Pelikan Richard C, Hauskrecht Milos
Departments of Biomedical Informatics.
AMIA Annu Symp Proc. 2010 Nov 13;2010:632-6.
Mass spectrometry proteomic profiling has potential to be a useful clinical screening tool. One obstacle is providing a standardized method for preprocessing the noisy raw data. We have developed a system for automatically determining a set of preprocessing methods among several candidates. Our system's automated nature relieves the analyst of the need to be knowledgeable about which methods to use on any given dataset. Each stage of preprocessing is approached with many competing methods. We introduce metrics which are used to balance each method's attempts to correct noise versus preserving valuable discriminative information. We demonstrate the benefit of our preprocessing system on several SELDI and MALDI mass spectrometry datasets. Downstream classification is improved when using our system to preprocess the data.
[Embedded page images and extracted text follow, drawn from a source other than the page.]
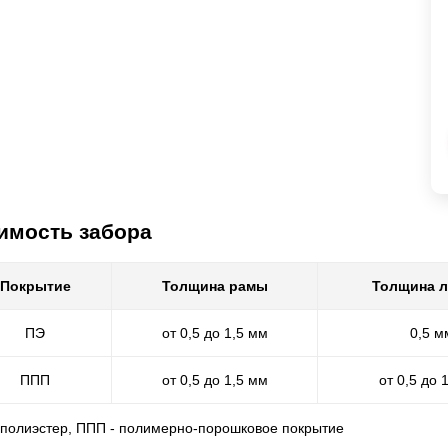
имость забора
Покрытие
Толщина рамы
Толщина 
ПЭ
от 0,5 до 1,5 мм
0,5 м
ППП
от 0,5 до 1,5 мм
от 0,5 до 
- полиэстер, ППП - полимерно-порошковое покрытие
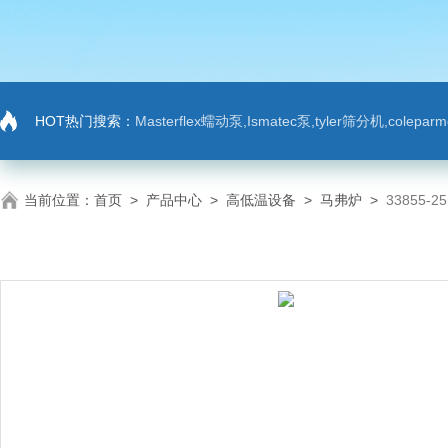
HOT热门搜索：
Masterflex蠕动泵,Ismatec泵,tyler筛分机,colep
当前位置：
首页
>
产品中心
>
高低温设备
>
马弗炉
>
33855-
质谱蛋白质组分析有潜力成为一种有用的临床筛查工具。一个障碍是提供一种标准化方法来预处理有噪声的原始数据。我们开发了一个系统,用于在多个候选方法中自动确定一组预处理方法。我们系统的自动化特性使分析人员无需了解在任何给定数据集上应使用哪些方法。预处理的每个阶段都有许多相互竞争的方法。我们引入了一些指标,用于平衡每种方法在纠正噪声与保留有价值的判别信息方面的尝试。我们在几个表面增强激光解吸电离(SELDI)和基质辅助激光解吸电离(MALDI)质谱数据集上证明了我们预处理系统的优势。使用我们的系统对数据进行预处理时,下游分类得到了改善。